Part 2: This Article

Notes written after reading the textbook “Foundation of Large Models” from Zhejiang University

Preface
#

The development of large model technology can be described as “rapidly evolving,” with seemingly groundbreaking advancements happening every day. 🤔

In reality, how effective are these “groundbreaking advancements”? What is their actual value in engineering practice? Ultimately, these questions must be traced back to those “ordinary” classic principles.

It’s certainly a good thing to keep up with the latest developments in large model technology: it helps us understand research directions and broaden our thinking. However, we should not only focus on the ever-evolving top-tier technologies but also pay attention to the underlying, unchanging fundamentals behind them.

This is the significance of taking the time to read textbooks in an era of rapid technological advancement.

This article primarily focuses on the book “Foundation of Large Models” written by Zhejiang University, which is still being continuously updated.

Basics of Language Models
#

This is the most commonly taught knowledge in universities today: n-gram based statistical language modeling, RNN-based language models, and Transformer-based language models. Below is a flowchart of the Transformer architecture.

The model architecture doesn’t have much to say, but there are a few interesting questions that were a bit unclear to me before reading the book but became immediately clear afterward.

Q: It’s said that Transformer is a parallel computing architecture, so why can tokens only be generated one after another in a serial manner?

A: The parallel computing of the Transformer is reflected in the processing of known sequences, where all known token vectors are fed into the model in parallel for processing. However, the token generation process remains serial and autoregressive.

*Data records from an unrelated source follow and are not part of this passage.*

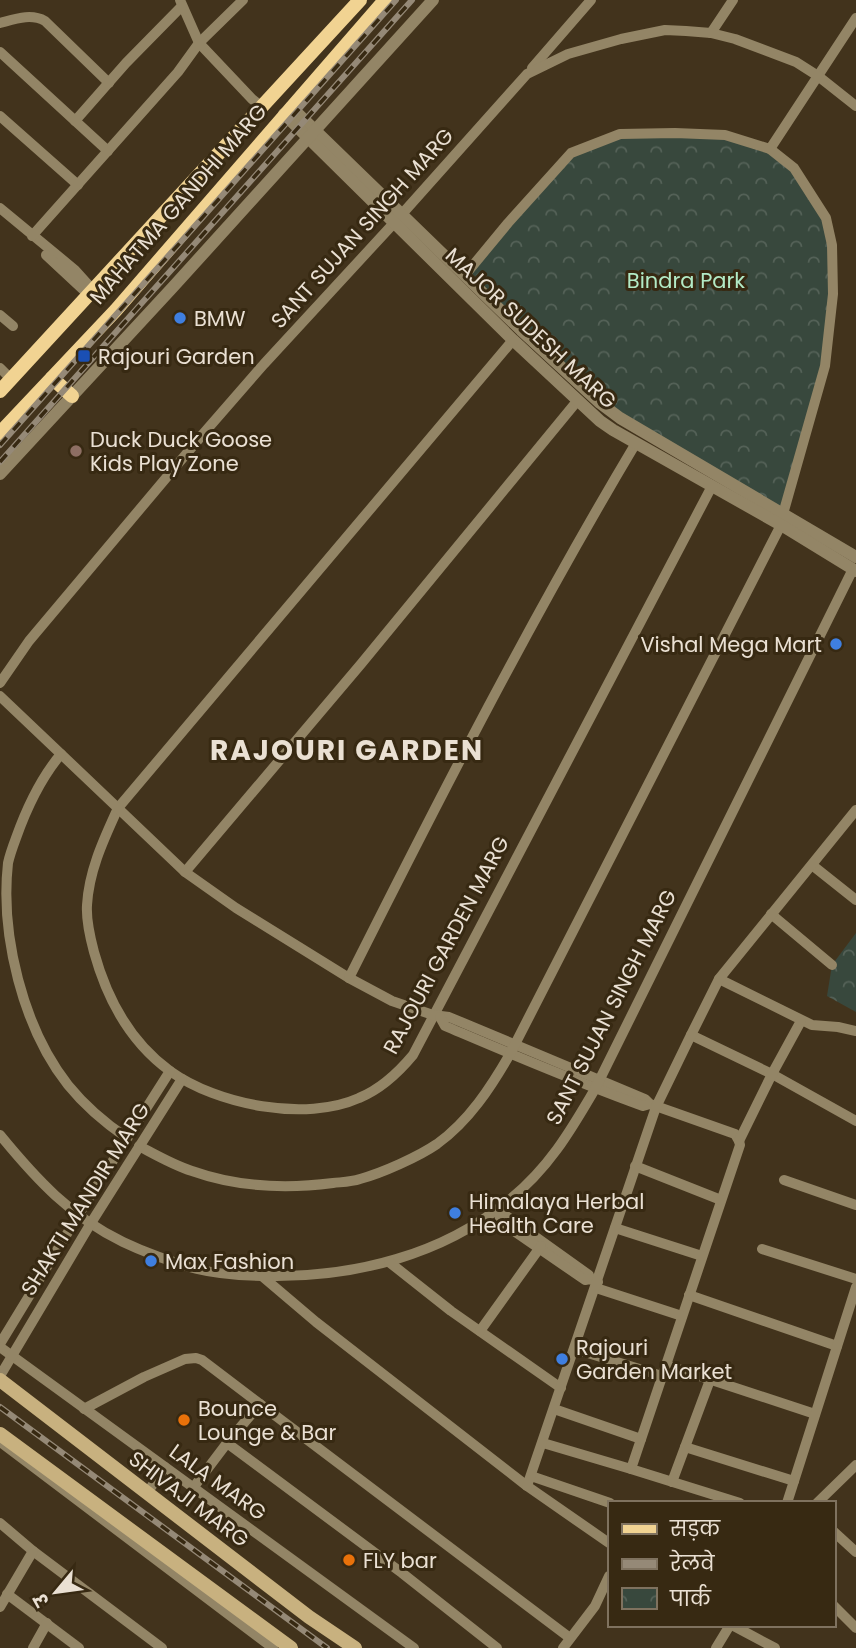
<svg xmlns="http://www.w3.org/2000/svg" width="856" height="1648" font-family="Poppins,'Noto Sans Devanagari',sans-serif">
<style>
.park{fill:url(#park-crowns)}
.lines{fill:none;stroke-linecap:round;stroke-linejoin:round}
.minor{stroke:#938566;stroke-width:10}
.tertiary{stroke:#938566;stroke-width:12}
.secondary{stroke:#c8b17f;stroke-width:14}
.primary{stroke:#f1d392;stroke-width:14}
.rail-casing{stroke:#958977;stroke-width:6}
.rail{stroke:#372912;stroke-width:3.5;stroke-dasharray:10;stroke-linecap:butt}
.shop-dot{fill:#3f7fe0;stroke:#372912;stroke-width:2.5}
.transit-dot{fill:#1a4fb4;stroke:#372912;stroke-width:2.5}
.education-dot{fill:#8d6e63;stroke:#372912;stroke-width:2.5}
.food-dot{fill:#e8710a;stroke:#372912;stroke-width:2.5}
.labels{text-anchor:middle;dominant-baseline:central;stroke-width:6;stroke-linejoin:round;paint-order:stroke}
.street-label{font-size:21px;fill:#eae0d3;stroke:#372912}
.park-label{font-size:21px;fill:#b2eac6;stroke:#372912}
.poi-label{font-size:21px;fill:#eae0d3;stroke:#372912;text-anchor:start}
.district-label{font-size:28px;font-weight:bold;letter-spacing:2px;fill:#eae0d3;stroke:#372912}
</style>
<defs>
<pattern id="park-crowns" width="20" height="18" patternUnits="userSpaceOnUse" patternTransform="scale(1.75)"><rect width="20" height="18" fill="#38483d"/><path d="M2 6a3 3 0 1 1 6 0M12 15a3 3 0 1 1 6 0" fill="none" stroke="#556258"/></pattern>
</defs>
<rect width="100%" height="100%" fill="#42331c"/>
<g class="park">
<polygon points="620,134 719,134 770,149 794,168 826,218 832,245 825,366 783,514 610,410 465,275 571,153"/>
<polygon points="856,933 856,1012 827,996 832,965"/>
</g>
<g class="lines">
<g class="minor">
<polyline points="180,0 199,43 252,99 262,107"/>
<path d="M0 23C15 19 31 13 45 21L109 83"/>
<polyline points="711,33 733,0"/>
<polyline points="0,52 108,151"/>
<polyline points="532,68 591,0"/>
<polyline points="0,116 78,185"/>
<polyline points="75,121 126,63 182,6"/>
<polyline points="770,149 856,18"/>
<polyline points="0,208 75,270 93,290"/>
<polyline points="32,236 178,72 199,43 243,0"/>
<polyline points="46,255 89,295"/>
<polyline points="465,275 508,223 571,153 620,134 675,133 725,135 770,149 794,168 826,218 832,245 833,294 825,366 783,514"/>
<polyline points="0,315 13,326"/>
<path d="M513 340 118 808C104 839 89 870 87 905 86 920 90 937 94 952 107 999 130 1042 170 1071 217 1105 306 1122 359 1098 381 1089 398 1073 413 1055L712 486"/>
<polyline points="0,368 11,379"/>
<polyline points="0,683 29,641 203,434 264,364 394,223 527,74 568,54 621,39 665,30 686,31 711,33 735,39 796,62 818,76 856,106"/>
<polyline points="0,696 185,872 236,908 349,978 392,1001 433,1015 449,1017 645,1099 650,1104 735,1134 739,1141 740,1145 631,1469 740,1503"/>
<path d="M61 754C40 779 27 807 16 838 13 846 10 854 8 863 0 935 23 1028 68 1085 85 1106 105 1123 127 1138"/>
<polyline points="812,865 856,900"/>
<polyline points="185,872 361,664 578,400"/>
<polyline points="771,914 832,965"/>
<path d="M349 978C440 797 532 617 636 443"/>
<polyline points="719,979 812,1025 838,1027 856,1031"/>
<path d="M440 1017 445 1026C511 1054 576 1082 643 1106L650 1104"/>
<polyline points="691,1035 772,1074 856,1121"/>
<path d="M0 1135C36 1179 71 1217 123 1242 146 1253 172 1262 197 1269 221 1275 247 1276 271 1276 355 1277 442 1255 508 1201 548 1169 570 1132 595 1089L853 569"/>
<polyline points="739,1141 772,1074 801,1021"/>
<path d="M139 1146C156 1155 173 1165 192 1171 237 1187 286 1189 333 1183 342 1182 351 1182 360 1179 382 1173 418 1157 437 1144 469 1121 491 1087 510 1054L781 525"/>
<polyline points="635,1166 721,1200"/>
<polyline points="784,1180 856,1205"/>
<polyline points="495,1211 505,1215 589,1275"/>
<polyline points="499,1214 501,1222 585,1280 590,1279 598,1282"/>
<polyline points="615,1228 702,1256"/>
<polyline points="762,1249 856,1279"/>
<polyline points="389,1262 451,1311 561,1388"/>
<polyline points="263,1277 316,1322 527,1486 609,1543"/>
<polyline points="596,1288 682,1316"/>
<polyline points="689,1295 837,1346"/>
<polyline points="480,1331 541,1246"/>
<polyline points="0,1344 79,1214 170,1071"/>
<polyline points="0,1347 414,1648"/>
<polyline points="575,1349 662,1376"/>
<polyline points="666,1365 815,1414"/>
<polyline points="0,1376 91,1223 182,1079"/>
<polyline points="84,1409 144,1377 185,1359 196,1358 202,1360 260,1404"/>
<polyline points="554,1409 641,1439"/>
<polyline points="227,1443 402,1573 497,1648"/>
<polyline points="543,1443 631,1469"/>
<polyline points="3,1444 273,1648"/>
<polyline points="685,1447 794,1481"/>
<polyline points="531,1476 610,1503"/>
<polyline points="672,1482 710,1380"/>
<polyline points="527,1486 656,1107 691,1035 719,979 856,810"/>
<polyline points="193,1488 227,1443 260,1404 570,1638"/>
<polyline points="147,1493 165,1467"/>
<polyline points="787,1503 856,1287"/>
<polyline points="817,1503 856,1465"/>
<polyline points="0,1523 33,1551 162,1648"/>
<polyline points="833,1531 856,1552"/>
<polyline points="7,1594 79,1648"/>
<polyline points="833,1605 856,1628"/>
<polyline points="0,1607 33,1551"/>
<polyline points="732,1625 775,1648"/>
<polyline points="33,1648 47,1623"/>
<polyline points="563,1648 595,1606 609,1576"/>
<polyline points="716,1648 730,1625"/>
</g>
<g class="tertiary">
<polyline points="291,107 521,330 600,403 620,418 856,557"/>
<polyline points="284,114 513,340 600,421 613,430 781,525 856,571"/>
<polyline points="0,474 173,287 433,0"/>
</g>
<g class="secondary">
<polyline points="0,1380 309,1617 355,1648"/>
<polyline points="0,1434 291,1648"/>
</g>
<g class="primary">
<polyline points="52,378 72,396"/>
<polyline points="0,391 360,0"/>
<polyline points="0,433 116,310 385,0"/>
</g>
<defs>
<g id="rail">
<polyline points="0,445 396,0"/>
<polyline points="0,462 412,0"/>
<polyline points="0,1407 327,1648"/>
</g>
</defs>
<use href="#rail" class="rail-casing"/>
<use href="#rail" class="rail"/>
</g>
<g class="shop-dot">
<circle cx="180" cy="318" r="7"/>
<circle cx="836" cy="644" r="7"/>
<circle cx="455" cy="1213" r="7"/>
<circle cx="151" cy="1261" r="7"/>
<circle cx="562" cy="1359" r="7"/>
</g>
<rect class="transit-dot" x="77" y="349" width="14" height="14" rx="3.5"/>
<circle class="education-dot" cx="76" cy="451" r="7"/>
<g class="food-dot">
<circle cx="184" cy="1420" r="7"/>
<circle cx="349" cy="1560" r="7"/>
</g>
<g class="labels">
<g class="street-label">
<text transform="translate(178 204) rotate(-49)">MAHATMA GANDHI MARG</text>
<text transform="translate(362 228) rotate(-48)">SANT SUJAN SINGH MARG</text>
<text transform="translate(531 328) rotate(43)">MAJOR SUDESH MARG</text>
<text transform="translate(446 945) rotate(-62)">RAJOURI GARDEN MARG</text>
<text transform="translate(611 1007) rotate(-63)">SANT SUJAN SINGH MARG</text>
<text transform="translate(85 1199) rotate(-58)">SHAKTI MANDIR MARG</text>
<text transform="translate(218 1482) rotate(36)">LALA MARG</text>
<text transform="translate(189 1499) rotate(37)">SHIVAJI MARG</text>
</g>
<g class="park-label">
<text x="686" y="280">Bindra Park</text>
</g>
<g class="poi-label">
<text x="194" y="318">BMW</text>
<text x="98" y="356">Rajouri Garden</text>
<text x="90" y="439">Duck Duck Goose<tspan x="90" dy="24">Kids Play Zone</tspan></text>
<text x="822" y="644" text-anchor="end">Vishal Mega Mart</text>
<text x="469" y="1201">Himalaya Herbal<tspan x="469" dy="24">Health Care</tspan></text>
<text x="165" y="1261">Max Fashion</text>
<text x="576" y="1347">Rajouri<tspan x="576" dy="24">Garden Market</tspan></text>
<text x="198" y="1408">Bounce<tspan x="198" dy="24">Lounge &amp; Bar</tspan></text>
<text x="363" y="1560">FLY bar</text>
</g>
<g class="district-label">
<text x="347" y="750">RAJOURI GARDEN</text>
</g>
</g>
<rect x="608" y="1501" width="228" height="126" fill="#372912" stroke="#7f725f" stroke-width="2"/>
<rect x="622" y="1524" width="35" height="10" fill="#f1d392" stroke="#7f725f" stroke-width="2"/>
<text x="670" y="1536" font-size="21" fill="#eae0d3">सड़क</text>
<rect x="622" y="1559" width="35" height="10" fill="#958977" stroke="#7f725f" stroke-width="2"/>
<text x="670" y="1571" font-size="21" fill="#eae0d3">रेलवे</text>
<rect x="622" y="1588" width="35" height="21" fill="url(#park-crowns)" stroke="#7f725f" stroke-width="2"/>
<text x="670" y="1606" font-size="21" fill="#eae0d3">पार्क</text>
<g transform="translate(56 1592) rotate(241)" stroke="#372912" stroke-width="5" paint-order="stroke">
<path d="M0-5L12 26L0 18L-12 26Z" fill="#eae0d3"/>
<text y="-10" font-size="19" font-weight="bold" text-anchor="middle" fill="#eae0d3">उ</text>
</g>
</svg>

Q: Does swapping the order of residual connections and layer normalization affect the model?

A: Networks that place layer normalization after residual connections are called Post-LN, while those that place layer normalization before residual connections are called Pre-LN. Post-LN has a stronger ability to handle representation collapse but is slightly weaker at addressing gradient vanishing, whereas Pre-LN is the opposite.

Q: What does representation collapse mean?

A: During training, the learned representations of the model become less discriminative, meaning different input samples are mapped to similar or even identical feature vectors, causing the model to lose its ability to distinguish between different samples.

Q: Why can the Encoder and Decoder parts of the Transformer be used independently to build a language model?